This research focuses on how well actors, such as supermarkets and citizens, sort their waste and how we can motivate better sorting and generation of less waste. The main focus is on developing methods to investigate interventions for source separation systems and to evaluate the impacts of these interventions on recycling behaviour. Our studies have shown, for example, that decreasing the distance between households and recycling stations resulted in improved sorting of recyclables such as newsprint and packaging by 30%. In addition, information on how to correctly sort the waste must be easy to understand and must be visible when sorting. In our study the availability of this information decreased the miss-sorted fraction by 70%. We have also shown that incorrect sorting of household waste can lead to a community cost. This cost was estimated to be 13 million SEK per year for a city like Borås.

More information can be found in a film where Kamran Rousta – PhD student in this project – presented his research in just 4 minutes and came second in the whole of Sweden in Research Grand Prix!

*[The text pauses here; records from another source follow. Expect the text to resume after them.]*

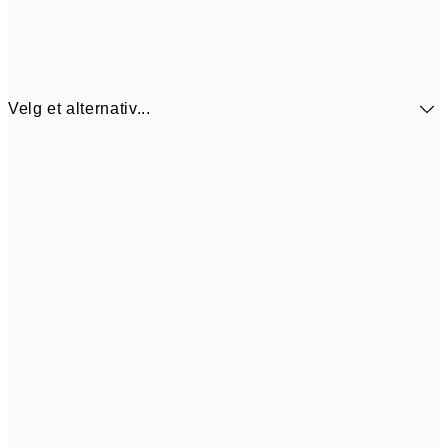
Velg et alternativ...
107,5
30x40 cm
21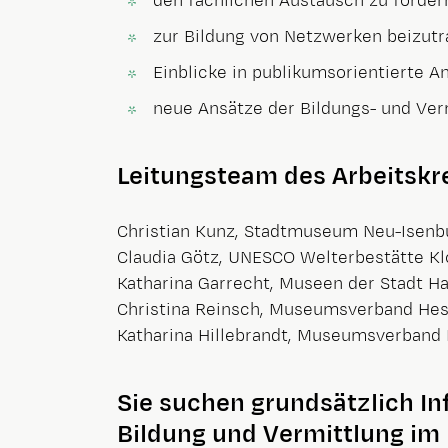
den fachlichen Austausch zu förder
zur Bildung von Netzwerken beizut
Einblicke in publikumsorientierte 
neue Ansätze der Bildungs- und Ver
Leitungsteam des Arbeitskr
Christian Kunz, Stadtmuseum Neu-Isenb
Claudia Götz, UNESCO Welterbestätte Kl
Katharina Garrecht, Museen der Stadt H
Christina Reinsch, Museumsverband He
Katharina Hillebrandt, Museumsverband
Sie suchen grundsätzlich 
Bildung und Vermittlung im 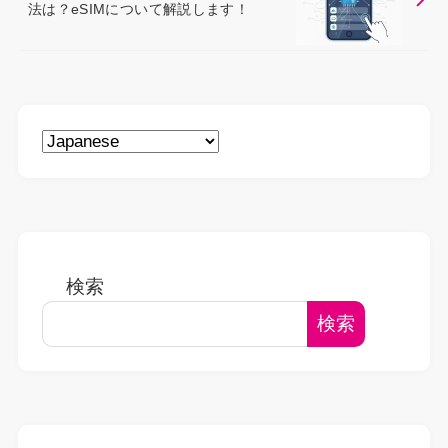
法は？eSIMについて解説します！
検索
検索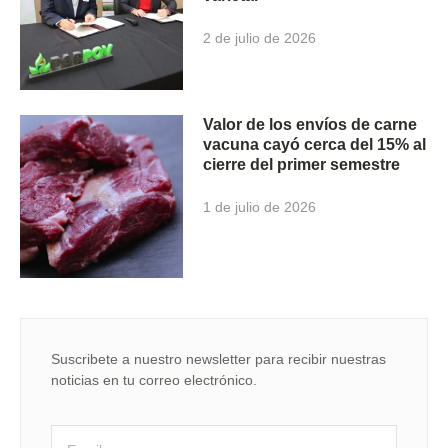
2 de julio de 2026
Valor de los envíos de carne
vacuna cayó cerca del 15% al
cierre del primer semestre
1 de julio de 2026
Suscribete a nuestro newsletter para recibir nuestras
noticias en tu correo electrónico.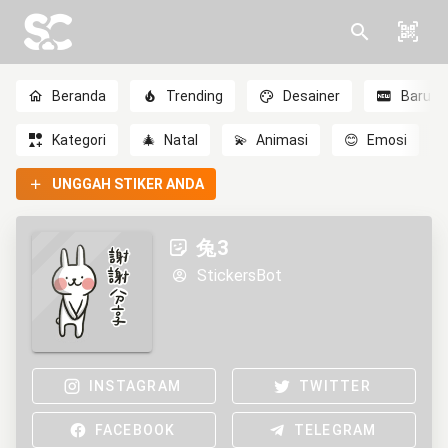
Beranda
Trending
Desainer
Baru
Kategori
🎄
Natal
💫
Animasi
😊
Emosi
UNGGAH STIKER ANDA
兔3
StickersBot
INSTAGRAM
TWITTER
FACEBOOK
TELEGRAM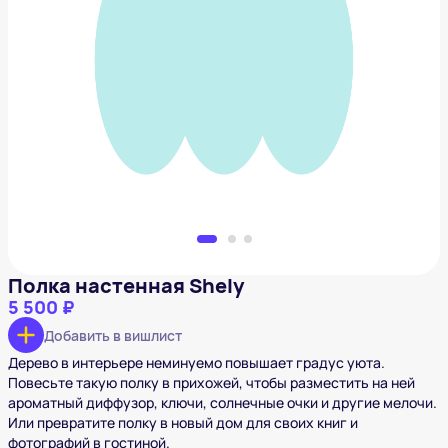
Полка настенная Shely
5 500 ₽
Добавить в вишлист
Полка настенная Shely
5 500 ₽
Добавить в вишлист
Дерево в интерьере неминуемо повышает градус уюта.
Повесьте такую полку в прихожей, чтобы разместить на ней
ароматный диффузор, ключи, солнечные очки и другие мелочи.
Или превратите полку в новый дом для своих книг и
фотографий в гостиной.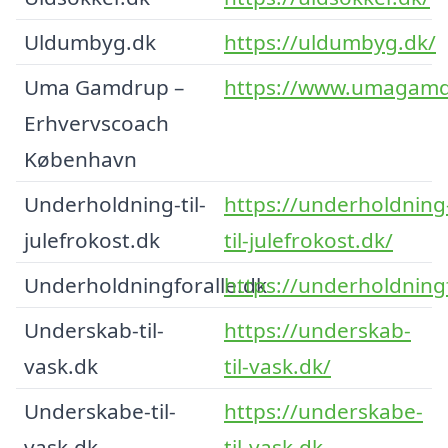
Uldumbyg.dk
https://uldumbyg.dk/
Uma Gamdrup –
https://www.umagamd
Erhvervscoach
København
Underholdning-til-
https://underholdning
julefrokost.dk
til-julefrokost.dk/
Underholdningforalle.dk
https://underholdningf
Underskab-til-
https://underskab-
vask.dk
til-vask.dk/
Underskabe-til-
https://underskabe-
vask.dk
til-vask.dk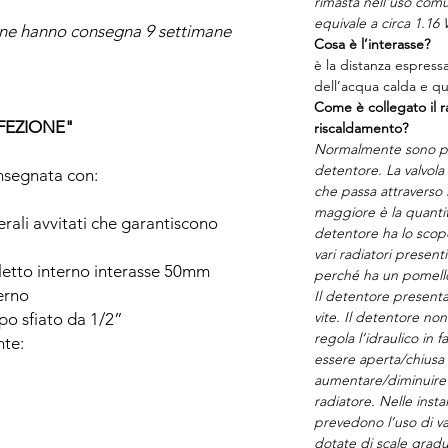
rimasta nell’uso comu
equivale a circa 1.16 
one hanno consegna 9 settimane
Cosa è l’interasse?
è la distanza espress
dell’acqua calda e que
Come è collegato il ra
FEZIONE"
riscaldamento?
Normalmente sono pr
detentore. La valvola 
onsegnata con:
che passa attraverso 
maggiore è la quantit
terali avvitati che garantiscono
detentore ha lo scopo 
vari radiatori presenti
filetto interno interasse 50mm
perché ha un pomell
terno
Il detentore presenta
vite. Il detentore n
ppo sfiato da 1/2”
regola l’idraulico in f
nte:
essere aperta/chius
aumentare/diminuire i
radiatore. Nelle inst
prevedono l’uso di v
dotate di scale gradu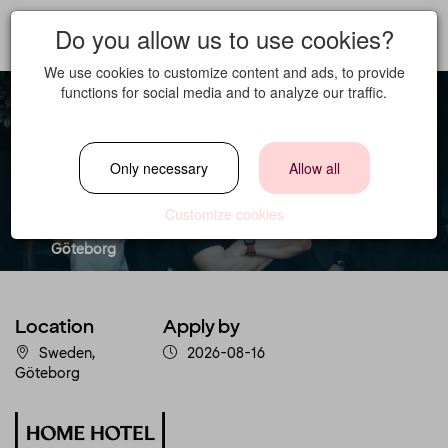
Do you allow us to use cookies?
We use cookies to customize content and ads, to provide
functions for social media and to analyze our traffic.
Fastighetstekniker
Only necessary
Allow all
Location
Customize cookies
Sweden,
Göteborg
Location
Apply by
Sweden,
2026-08-16
Göteborg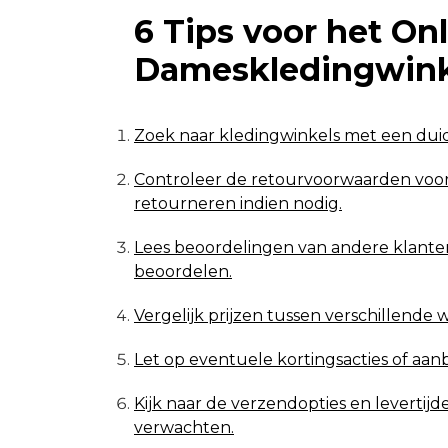
6 Tips voor het On
Dameskledingwink
Zoek naar kledingwinkels met een duide
Controleer de retourvoorwaarden voord
retourneren indien nodig.
Lees beoordelingen van andere klanten 
beoordelen.
Vergelijk prijzen tussen verschillende 
Let op eventuele kortingsacties of aa
Kijk naar de verzendopties en levertijd
verwachten.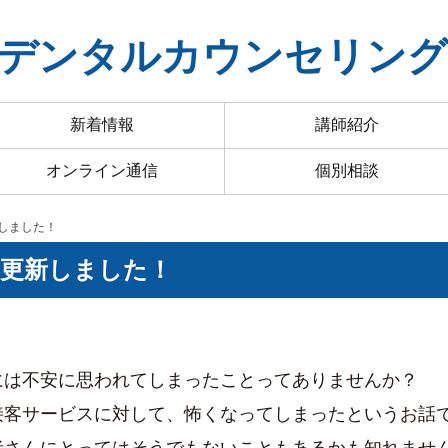
デンタルカウンセリン
新着情報
講師紹介
オンライン通信
個別相談
新しました！
4を更新しました！
には不安に思われてしまったことってありませんか？
接客サービスに対して、怖くなってしまったというお話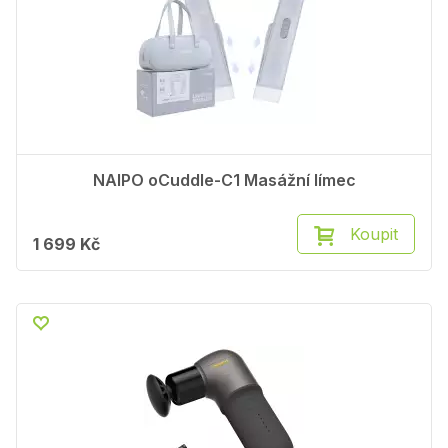
NAIPO oCuddle-C1 Masážní límec
Koupit
1 699 Kč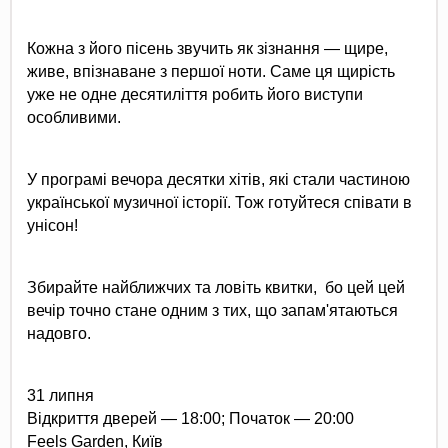
Кожна з його пісень звучить як зізнання — щире, 
живе, впізнаване з першої ноти. Саме ця щирість 
уже не одне десятиліття робить його виступи 
особливими.
У програмі вечора десятки хітів, які стали частиною 
української музичної історії. Тож готуйтеся співати в 
унісон! 
Збирайте найближчих та ловіть квитки,  бо цей цей 
вечір точно стане одним з тих, що запам'ятаються 
надовго.
31 липня 
Відкриття дверей — 18:00; Початок — 20:00 
Feels Garden, Київ 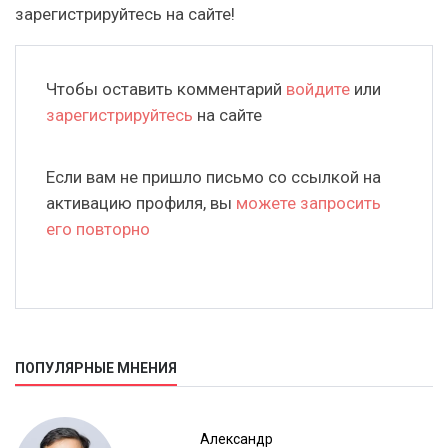
зарегистрируйтесь на сайте!
Чтобы оставить комментарий
войдите
или
зарегистрируйтесь
на сайте
Если вам не пришло письмо со ссылкой на
активацию профиля, вы
можете запросить
его повторно
ПОПУЛЯРНЫЕ МНЕНИЯ
Александр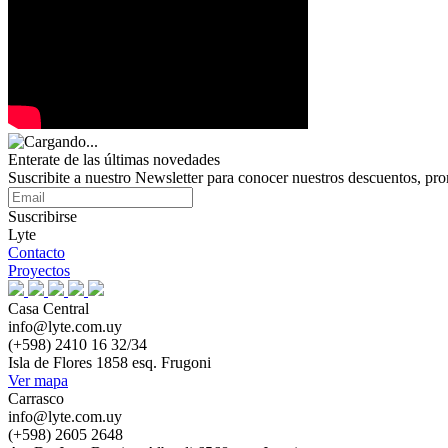
Enterate de las últimas novedades
Suscribite a nuestro Newsletter para conocer nuestros descuentos, pr
Suscribirse
Lyte
Contacto
Proyectos
Casa Central
info@lyte.com.uy
(+598) 2410 16 32/34
Isla de Flores 1858 esq. Frugoni
Ver mapa
Carrasco
info@lyte.com.uy
(+598) 2605 2648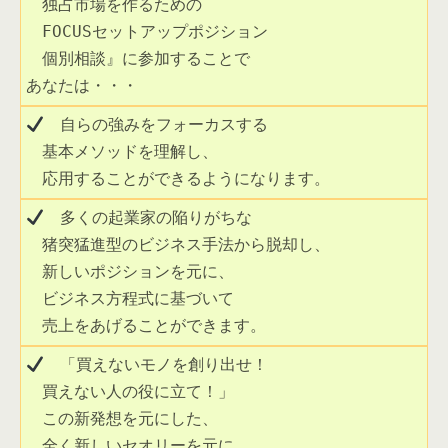
　独占市場を作るための

　FOCUSセットアップポジション

　個別相談』に参加することで

あなたは・・・ 
　自らの強みをフォーカスする

　基本メソッドを理解し、

　応用することができるようになります。 
　多くの起業家の陥りがちな

　猪突猛進型のビジネス手法から脱却し、

　新しいポジションを元に、

　ビジネス方程式に基づいて

　売上をあげることができます。
　「買えないモノを創り出せ！

　買えない人の役に立て！」

　この新発想を元にした、

　全く新しいセオリーを元に、
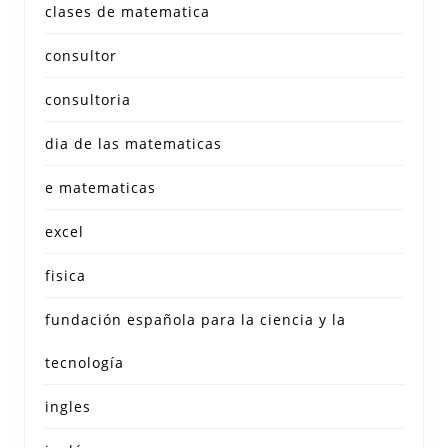
clases de matematica
consultor
consultoria
dia de las matematicas
e matematicas
excel
fisica
fundación española para la ciencia y la
tecnología
ingles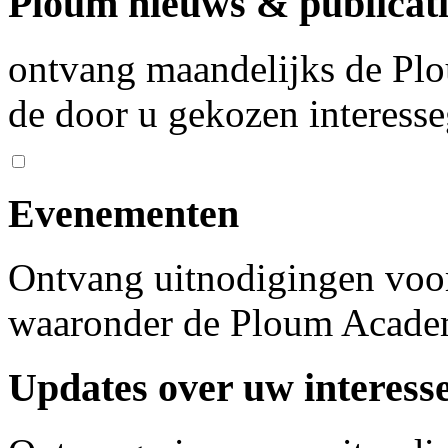
Ploum nieuws & publicati
ontvang maandelijks de Plo
de door u gekozen interess
Evenementen
Ontvang uitnodigingen voo
waaronder de Ploum Acad
Updates over uw interess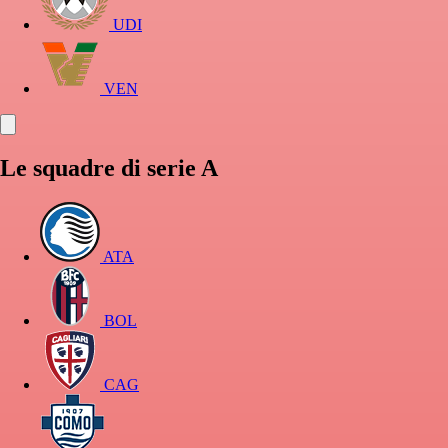
UDI
VEN
Le squadre di serie A
ATA
BOL
CAG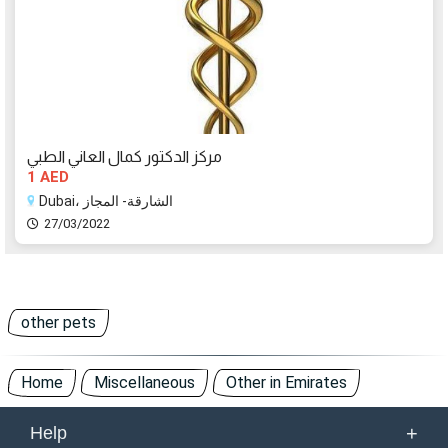
مركز الدكتور كمال العاني الطبي
1 AED
Dubai، الشارقة- المجاز
27/03/2022
other pets
Home
Miscellaneous
Other in Emirates
+
Help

This work is being extended develop knowledge on how people moving to Sweden from abroad experience waste sorting from an occupational science perspective. Occupational Science is concerned with human adaptation and patterns of “doing” and engaging in occupations of all sorts. This perspective in this multidisciplinary research project has the potential to benefit people moving to Sweden, as well as municipalities to whom incorrectly sorted waste is very costly. Moreover, knowledge on how waste sorting is experienced and what sort of interventions can help those that are new to a particular recycling scheme or the concept of recycling, might be useful with respect to ongoing efforts around the globe to build recycling schemes or to make existing ones more sustainable.